Ho, Dec. 3, GNA- A former Chairman of the National Media Commission (NMC), Mr Tim Acquah-Hayford, on Wednesday said the Commission had performed its constitutional mandate creditably in the past 10 years despite the challenges it had to surmount.

"There have been instances of shortfalls not due to its inactivity", he said.

Mr Acquah- Hayford was speaking on the topic, "ten years of the NMC" at a three-day workshop with the theme: "A decade of the NMC- Challenges and prospects for the future" in Ho.

The workshop is being attended by the Parliamentary Committees on Communication and Public Finance, the Women's Caucus in Parliament and representatives from the Council of State, the Ghana Journalists Association, (GJA) some members of the Media Commission and o ther stakeholders.

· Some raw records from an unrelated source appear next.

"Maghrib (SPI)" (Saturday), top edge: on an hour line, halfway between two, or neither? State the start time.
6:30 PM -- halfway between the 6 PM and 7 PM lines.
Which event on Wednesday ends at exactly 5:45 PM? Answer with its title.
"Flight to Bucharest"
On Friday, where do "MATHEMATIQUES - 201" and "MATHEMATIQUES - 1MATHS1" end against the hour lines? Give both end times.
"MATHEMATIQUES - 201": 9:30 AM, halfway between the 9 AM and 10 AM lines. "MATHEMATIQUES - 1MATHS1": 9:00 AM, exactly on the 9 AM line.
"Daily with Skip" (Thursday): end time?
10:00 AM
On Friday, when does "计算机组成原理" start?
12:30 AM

He observed that sometimes government had tended to look upon the Commission with suspicion and held back on its promises where its expectations had not been met.

Mr Acquah-Hayford noted that over-reliance of the Commission on donors and non-governmental organisations to carry out its projects, though not the best for the independence of the Commission, it had to do so under the circumstances.

He said the Commission needed to build Conventions that would enrich its performance and promote its objectives.

The former Chairman called on the Commission to maintain and enrich its relationship with its partners and revisit its membership on the National Communications Authority (NCA) because it is unlikely that in future, it would be given the powers to control the Authority.

He called on the Commission to set its Media Monitoring Project into operation as the country moves towards the 2004 elections with an appeal to the Friederich Ebert Foundation to support it.

Mr Acquah-Hayford called for an amendment to the Constitution to strengthen the influence of the Complaints Settlement Committee of the Commission to enforce compliance with its decisions.

He called on the National Institutional Renewal Programme (NIRP) to help improve on the physical environment within which the Commission operates with emphasis on office accommodation.

Speaking on the historical perspective of the Commission within the context of its Constitutional development, Mr Yaw Boadu-Ayeboafoh, Editor of the Daily Graphic called for the fusion of the NMC and the National Communication Authority (NCA) into one autonomous body for the NMC to exercise supervisory role over the NCA.

He said that relationship is self evident by the fact that the NMC was a creation of the 1992 Constitution while the NCA was established by legislation.

Mr Ayeboafoh explained that when the NCA and NMC operate as on e body it would facilitate the expeditious resolution of disputes related to the airwaves and resolve the dichotomy of split responsibilities now being exercised by the two bodies.

Mr Ayeboafoh, a former Executive Secretary of the Commission said there is the need to remove ambiguities as to whether respondents could decide to appear before the Complaints Committee of the Commission or not.

He said it was incumbent on the Complaints Committee of the Commission to be just and dispense meaningful justice for respondents to co-operate with the Commission because of the difficulty of complainants withdrawing their complaints already before the committee.

Mr Ayeboafoh called for a review of section 19 of act 449 which gives the President the privilege to have access to the state owned media "for the purpose of broadcast, announcement or publicity of any matter which appears to the President to be in the public interest".

He explained that the privilege provided an unlimited leeway to the President in election periods, which he could use to gain advantage over his opponents.

In a speech read for him, Togbe Afede XIV, Paramount Chief of the Asogli Traditional Council called for close co-ordination between the NMC and the Ghana Journalists Association (GJA) to get Journalists to be very sensitive to the interests of national security and the rights and freedoms of other persons.

"I am sure that our democracy will be better off and strengthened if journalists in this country will uphold such rules of natural justice", he said.